The error is in seeing jnana as a negative subtractive process.  Rather jnana is as I mentioned freedom from limitations.  The bhakta can certainly continue feeling ananda in the form of Ishvara, the difference is his concept of Ishvara is not restricted.  He will see Ishvara in everything.

> Advaitins consider devotion to be relative transecended on realization of
> nameless, formless, attributeless, actionless nirguna brahman.

Bheda has to be transcended.  It is certainly possible for there to be abheda bhakti too.

> It is
> interesting that Madhusudana Saraswati says that a jivan mukta is Vishnu
> bhakta and so does Vidyaranya. Sadasiva Brahmendral, considered a jivan
> mukta, sang chaste verses glorifying Rama, Krishna and Nirguna Brahman. But
> the advaita position is that this bhakti in a jivan mukta is residual effect
> of prarabda. Madusudana talks about samyama or a practice that removes karma
> vasana but he himself did not let go of his deovtion to Krishna!!! Which
> sane person would? Madhusudana distinguishes karma and bhakti, which is
> perhaps why he did not get rid of bhakti.

Or perhaps because it is not bhakti that has to be gotten rid of but duality.  Incidently as great a Krshnabhakta as he was, he also wrote a tika on the Shivamahimnastotra which extols Shiva Bhagavan in the highest possible terms.  His love was unbounded.  That's the difference between an Advaitin bhakta and the other kinds.

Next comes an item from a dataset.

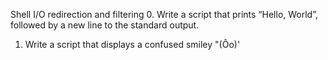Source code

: Shell I/O redirection and filtering 
0. Write a script that prints “Hello, World”, followed by a new line to the standard output.
1. Write a script that displays a confused smiley "(Ôo)'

>  He also describes three stages of
> devotion. At the first stage a devotee thinks I am His (santa, dasya,
> sakhya). In the second stage he realizes He is mine (sakhya, vatsalya,
> madhurya) and in the final stage realizes I am He (madhurya). It is not that
> "dualists" do not accept this stage of devotion in oneness. Baladev, a
> gaudiya acharya, comments on a devotee realizing oneness (gopalaham). Rupa
> Gosvami, another gaudiya acharya, talks about realization of nirguna
> brahman.

Philosophically Gaudiyas are a mess.  Some do approach Advaita tenets. Some claim to be aligned with Madhva and some strike their own eccentric path.  Best to ignore their philosophical arguments altogether in my opinion.  If they can inspire the feeling of Bhakti in you that's all well and good.